House Speaker John Boehner has announced that he will resign from Congress at the end of October. You read that right, he’s not just stepping down as Speaker of the House, he’s leaving Congress altogether, creating a seismic shift in the congressional landscape.
While the suddenness of this move comes as a surprise, it was no secret that Boehner’s political future was already in serious jeopardy. After Rep. Mark Meadows authored a resolution calling for Boehner to step down, airing a lengthy list of grievances with his leadership, it has become increasingly clear that the freedom wing of the Republican Party, spurred on by widespread dissatisfaction at the grassroots level, was ready to oust Boehner over his lack of backbone in the ongoing budget negotiations. A preemptive resignation spares Boehner the embarrassment of being kicked out by his own party, and was probably prudent on his part.
For the last several months, FreedomWorks has been highlighting Meadows’ grievances, as well as other failures of House leadership to adequately represent the caucus. These range from backing big spending bills and more debt without reform, to working in secret without input from fiscal conservatives, to unilaterally killing a liberty-oriented amendment that had the broad support of the Republican Congress.
But most egregious – and what ultimately led to Boehner’s downfall – was his practice of exacting revenge on those Members who dared to disagree with leadership, and vote contrary to his wishes.
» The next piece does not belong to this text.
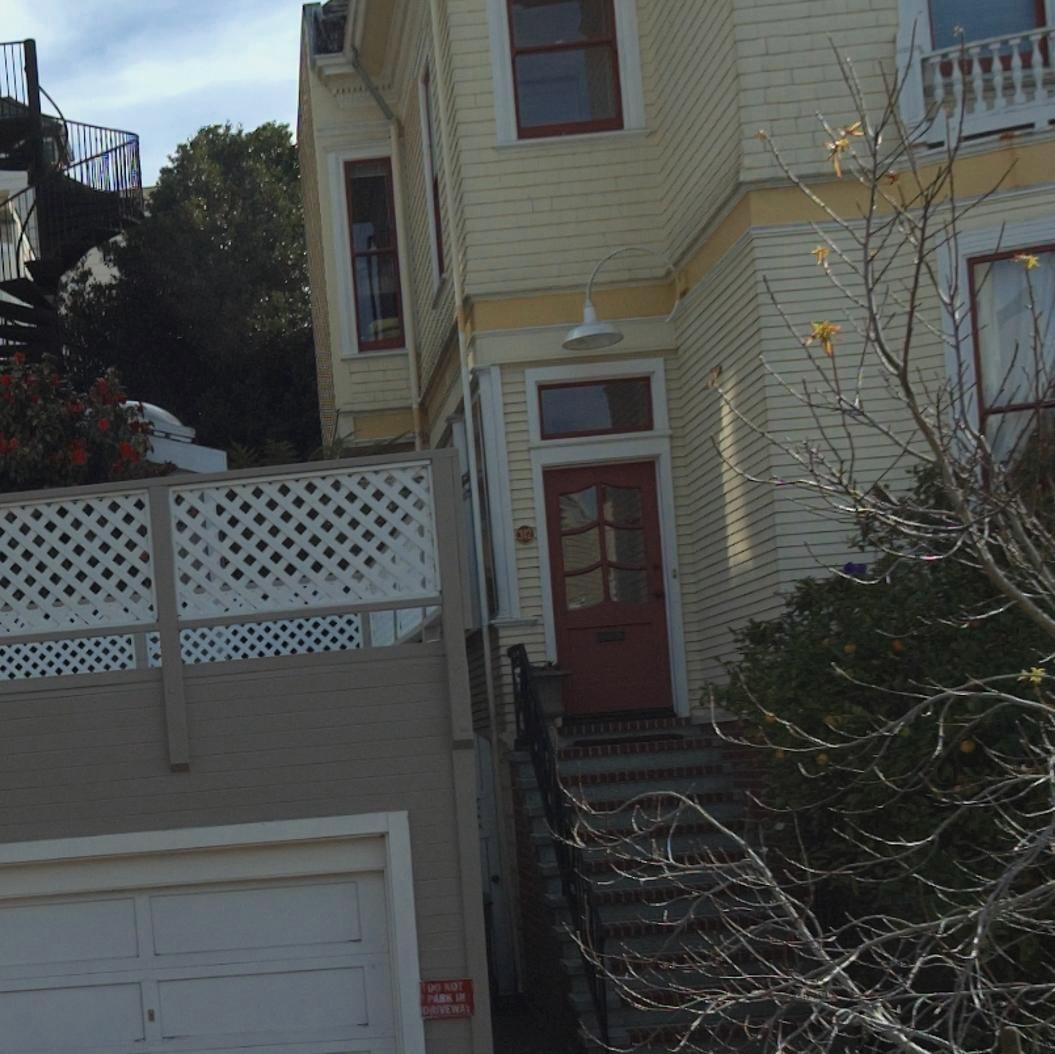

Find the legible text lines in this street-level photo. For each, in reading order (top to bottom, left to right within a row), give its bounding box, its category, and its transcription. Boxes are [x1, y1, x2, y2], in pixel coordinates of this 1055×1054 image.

[515, 527, 534, 542] StreetNumber: 312
[424, 978, 467, 996] None: DO NOT
[424, 989, 468, 1006] None: PARK IN
[420, 1000, 473, 1018] None: DRIVEWAY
Mark Meadows was only the most visible casualty of this culture of vengeance, being stripped from his committee assignment for opposing Boehner, until an overwhelming wave of public pressure forced his reinstatement. That was far from the only instance of petty retribution, with Reps. Tim Huelskamp, Daniel Webster, Richard Nugent, David Schweikert, Justin Amash, and Walter Jones suffering a similar fate, albeit without reinstatement.
Across America, the grassroots movement saw this behavior, and deemed it unacceptable. They demanded better representation. They demanded a leader who would listen to the freedom wing, instead of trying to silence it. All told, nearly 200,000 FreedomWorks activists told Congress that they were fed up with John Boehner, and for once, Congress listened.
This announcement serves as an important reminder that the government works for the people, not the other way around. When Congress fails, it is the people who will hold them accountable, and this is why FreedomWorks is devoted to keeping the grassroots educated about what their representatives are doing. Gone are the days of covert, back-room legislating, shielded from the watchful eyes of the American public. There’s nowhere left to hide anymore.
John Boehner’s resignation is a clear victory for the grassroots, and a clear message to Congress: Hold yourselves to a higher standard, or else we will.